(Records in a dataset)
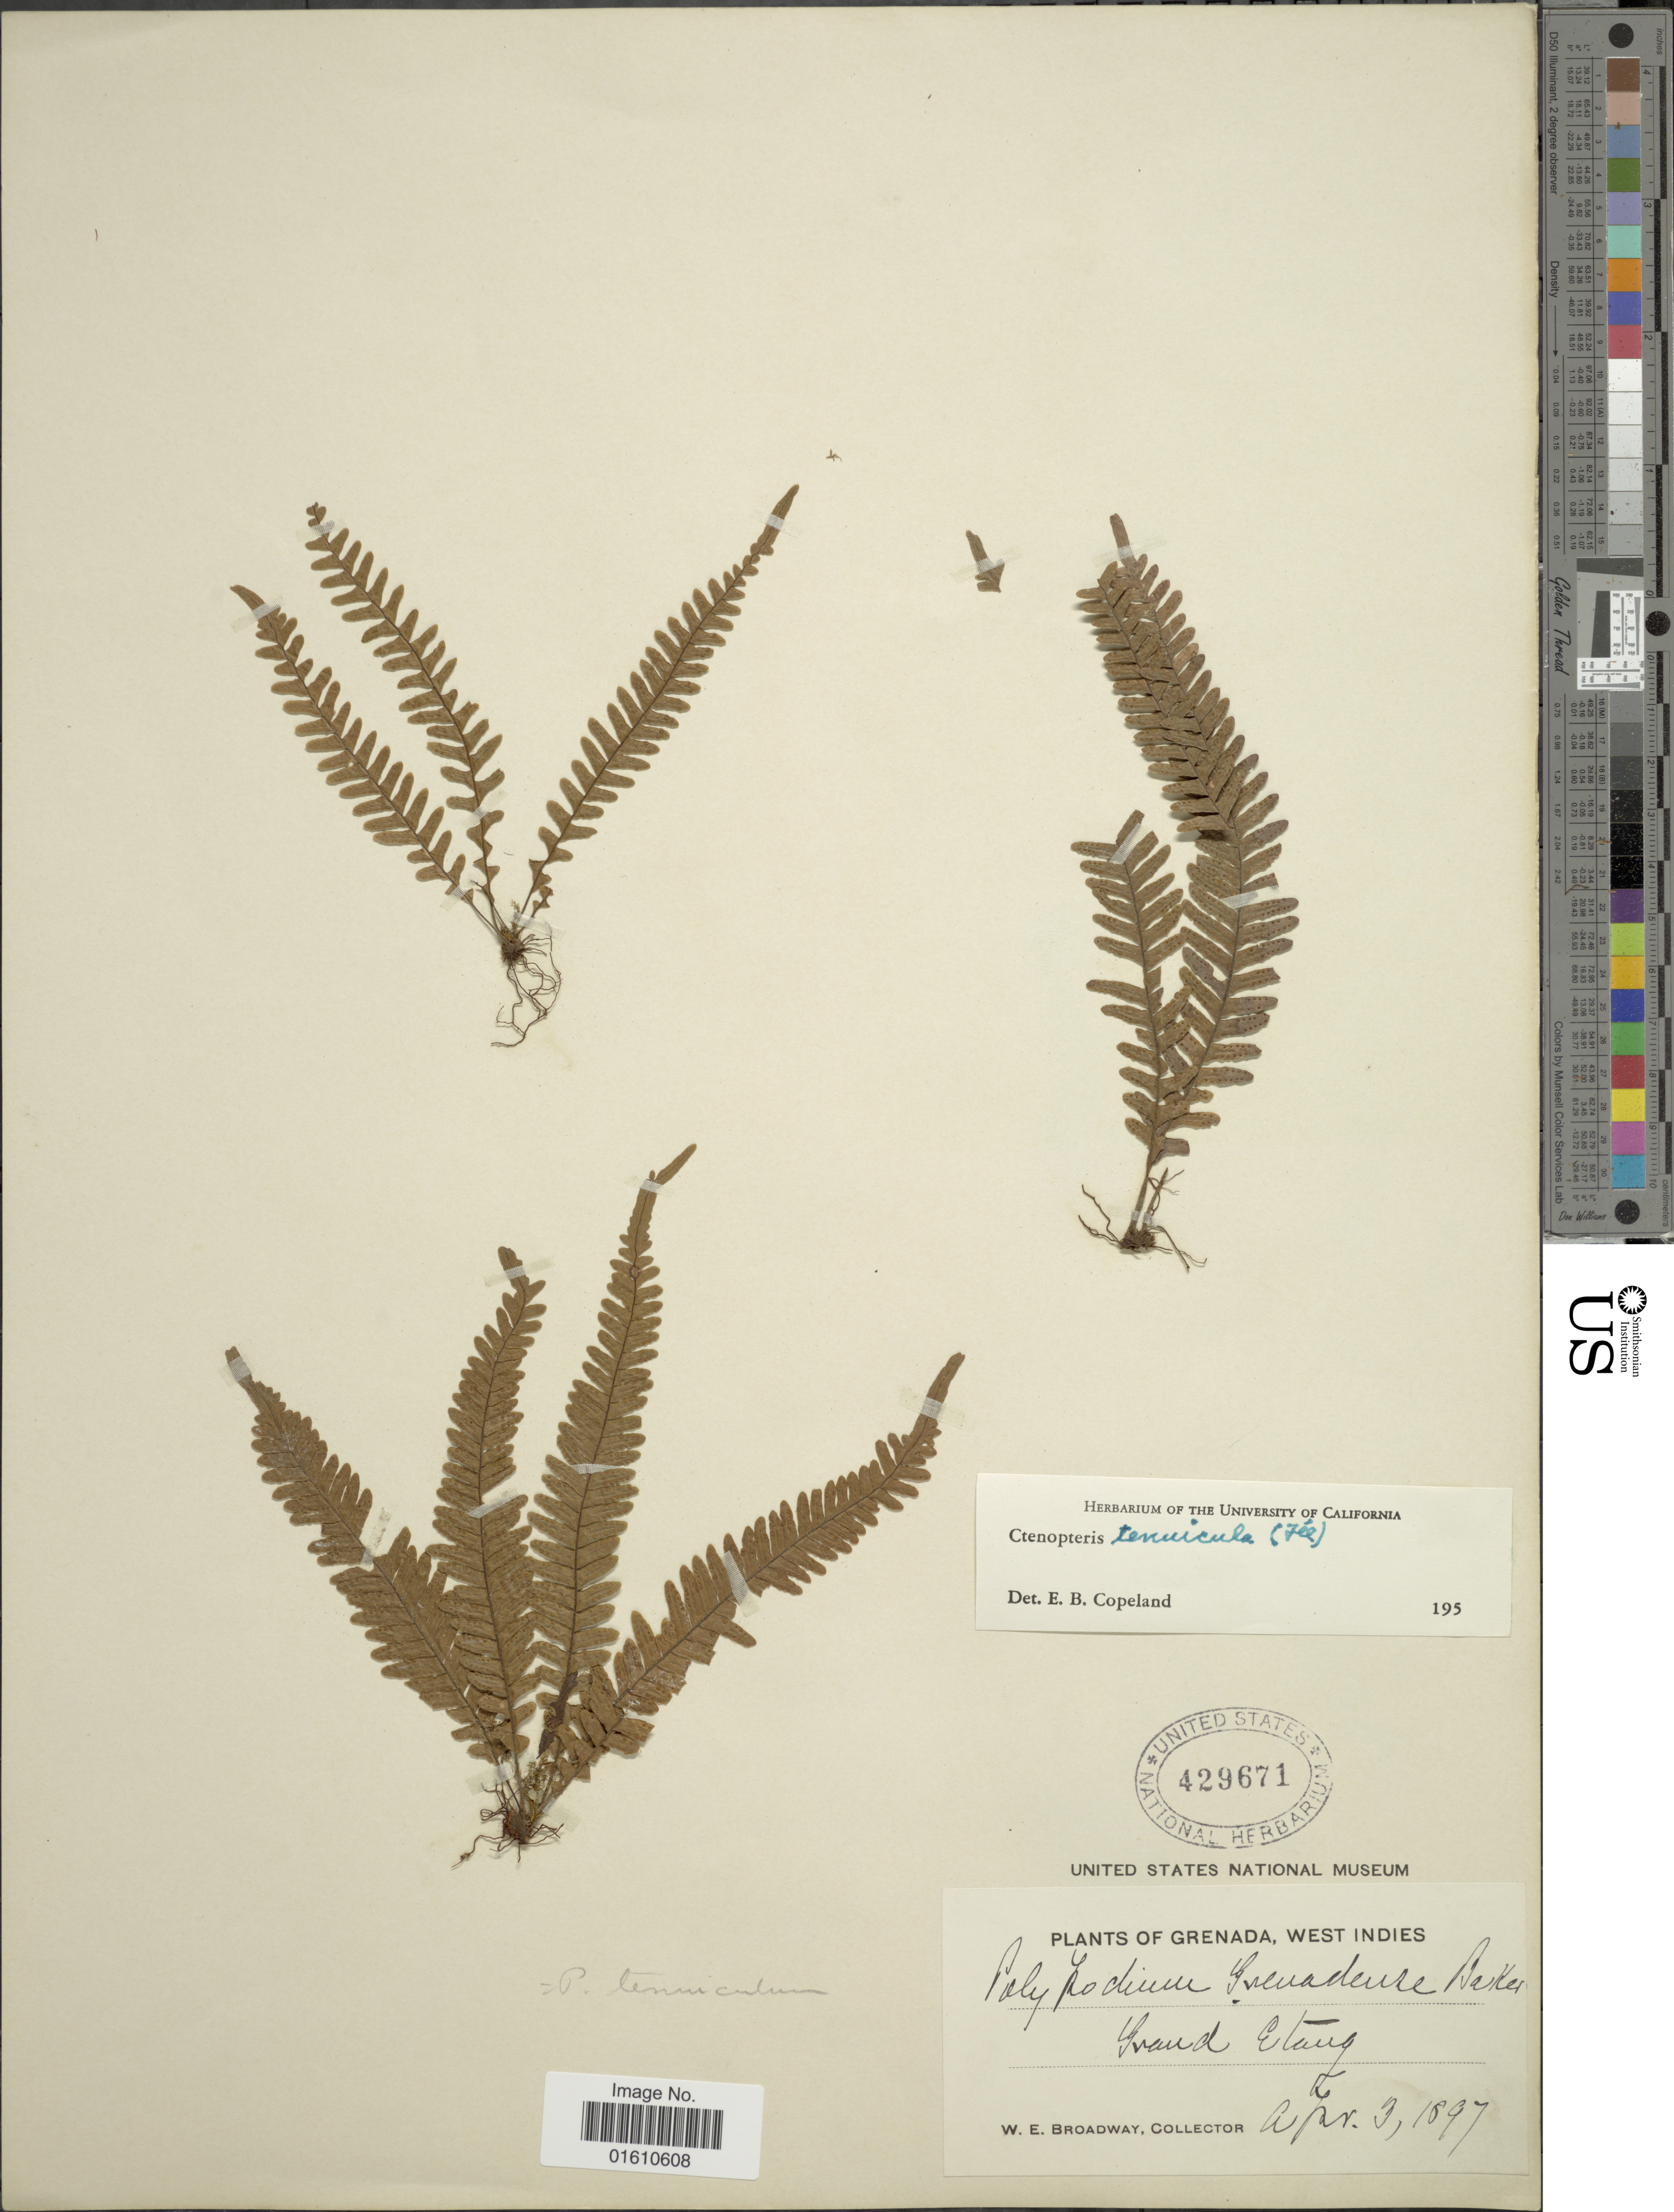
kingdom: Plantae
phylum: Tracheophyta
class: Polypodiopsida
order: Polypodiales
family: Polypodiaceae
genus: Lellingeria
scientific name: Lellingeria tenuicula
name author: (Fée) A.R. Sm. & R.C. Moran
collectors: W. E. Broadway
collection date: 1897-04-03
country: Grenada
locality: Grenada, West Indies, Grand Etang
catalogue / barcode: US 429671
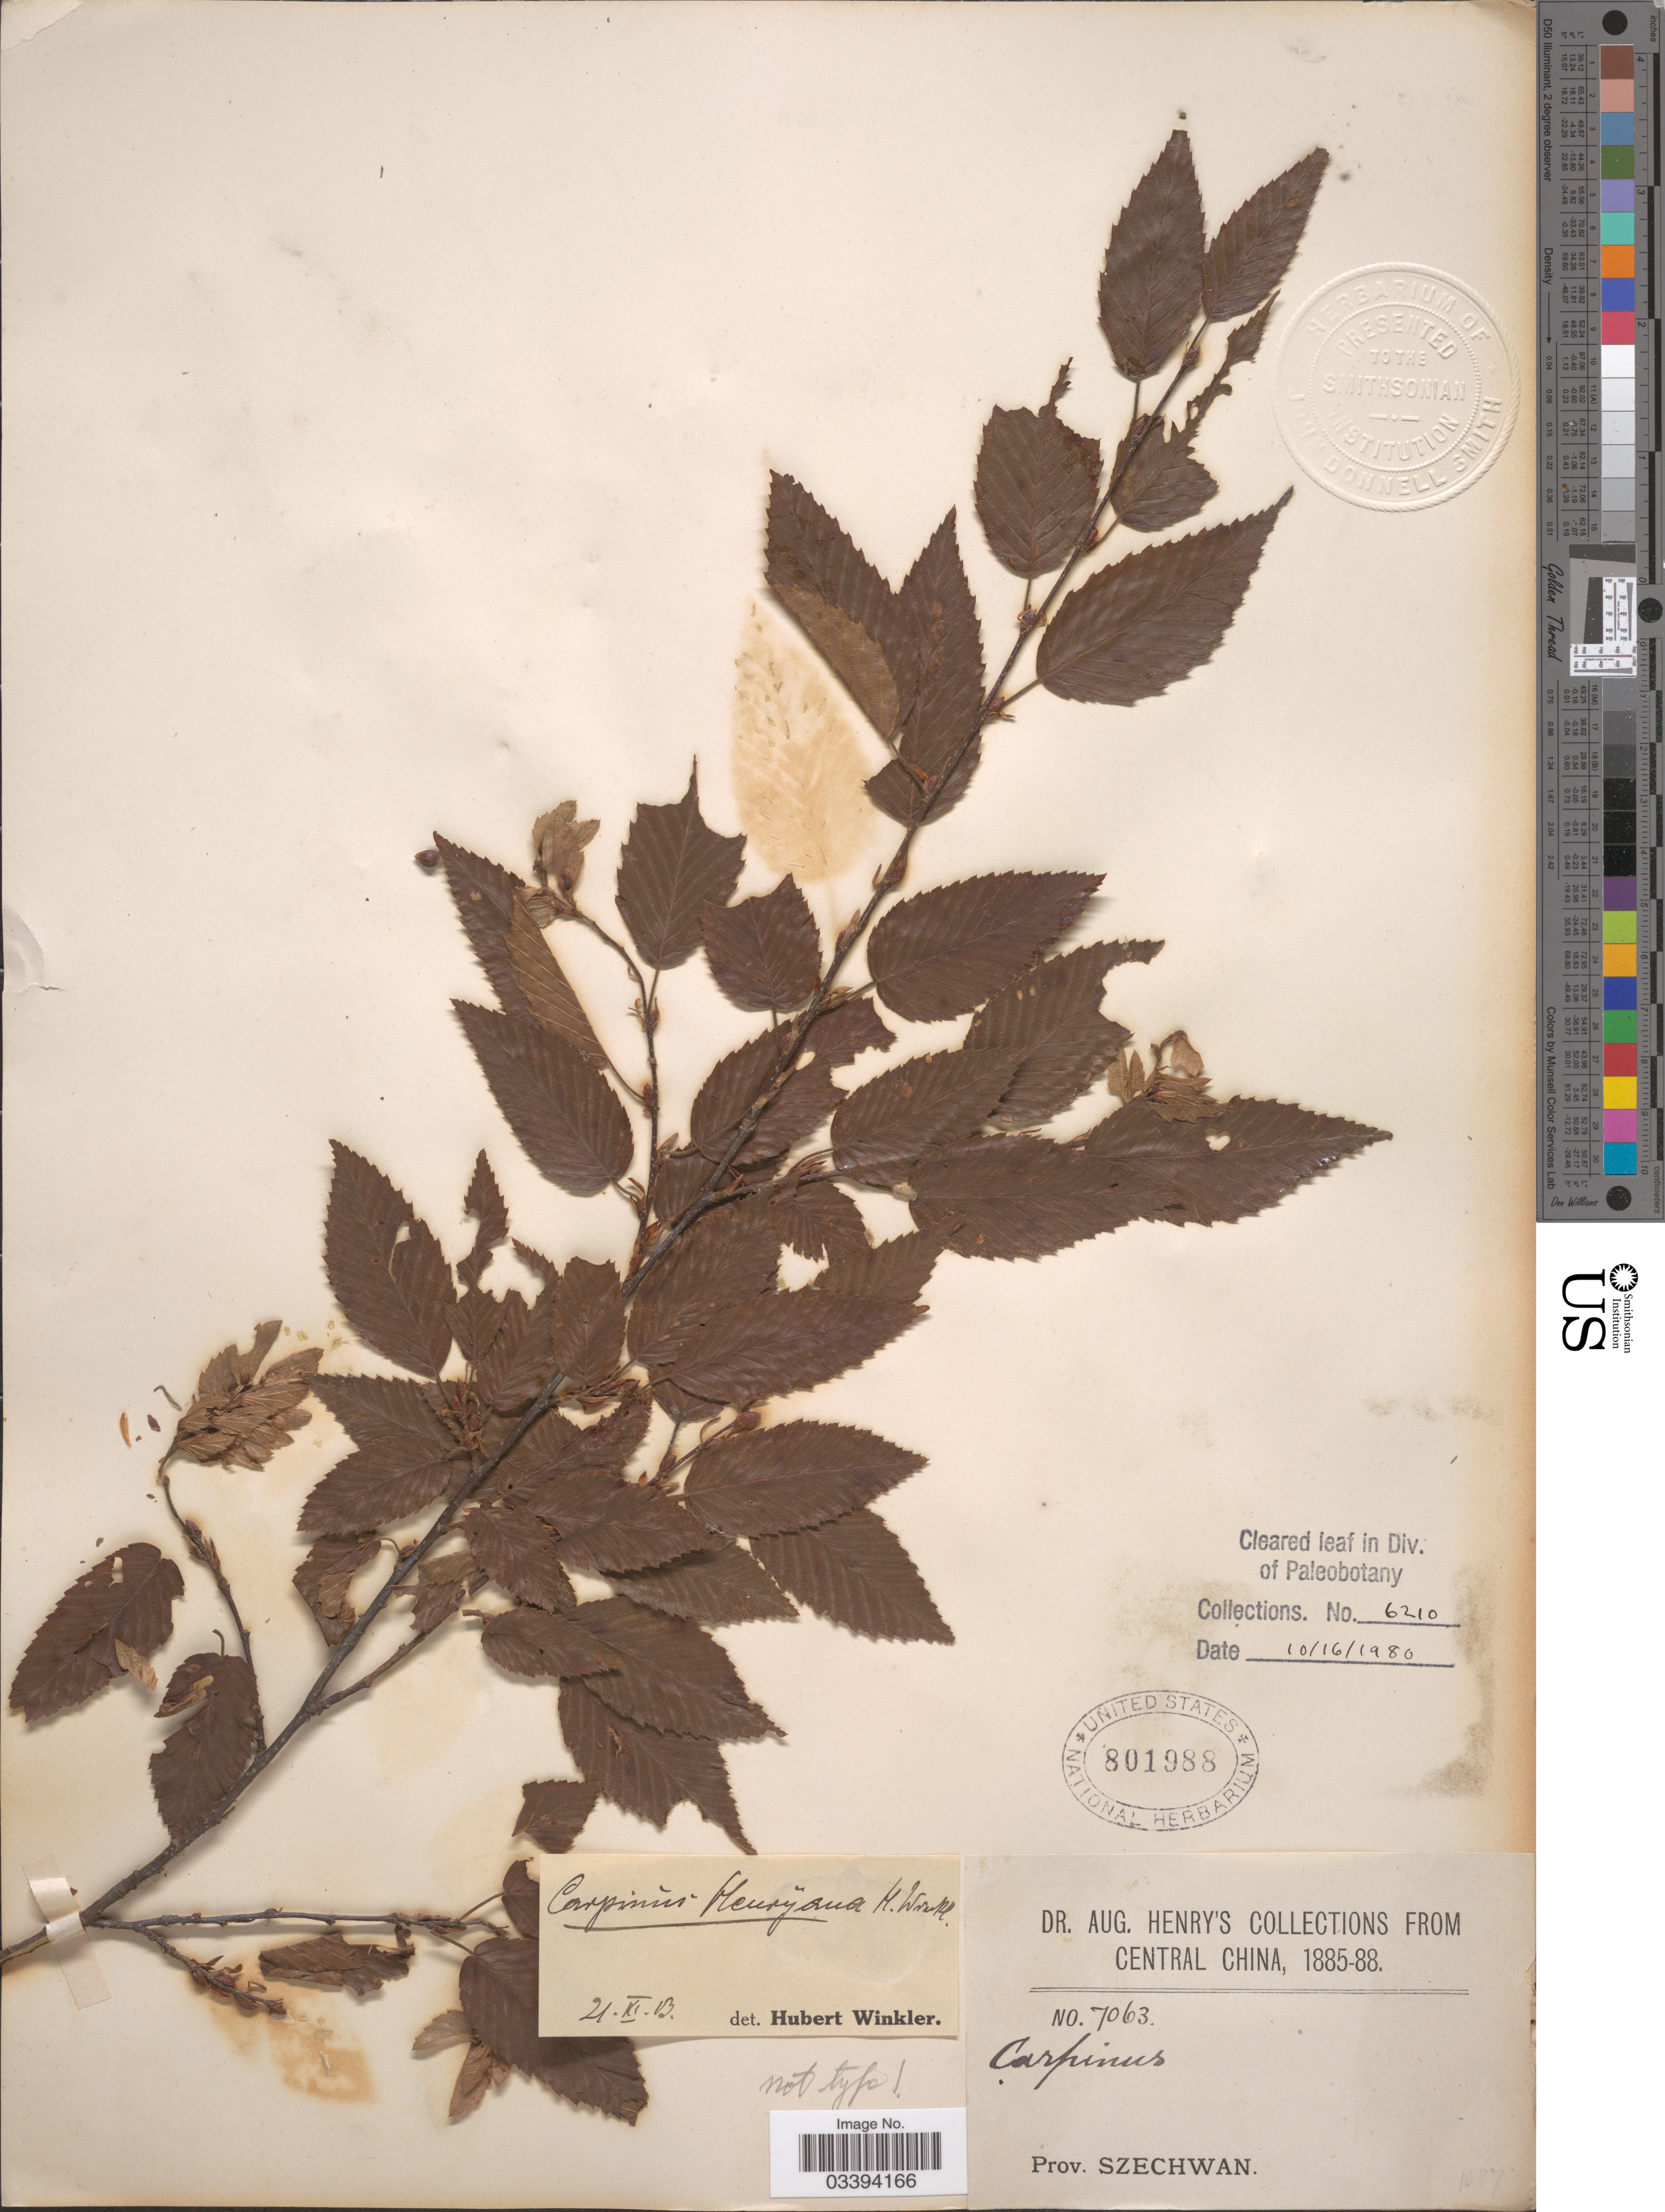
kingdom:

Short exercise:
Lay out every line of the records as a numbered list, skipping any blank lines, and leave the pictures out.

Solution to this problem:
1. kingdom: Plantae
2. phylum: Tracheophyta
3. class: Polypodiopsida
4. order: Polypodiales
5. family: Polypodiaceae
6. genus: Lellingeria
7. scientific name: Lellingeria tenuicula
8. name author: (Fée) A.R. Sm. & R.C. Moran
9. collectors: W. E. Broadway
10. collection date: 1897-04-03
11. country: Grenada
12. locality: Grenada, West Indies, Grand Etang
13. catalogue / barcode: US 429671
14. kingdom:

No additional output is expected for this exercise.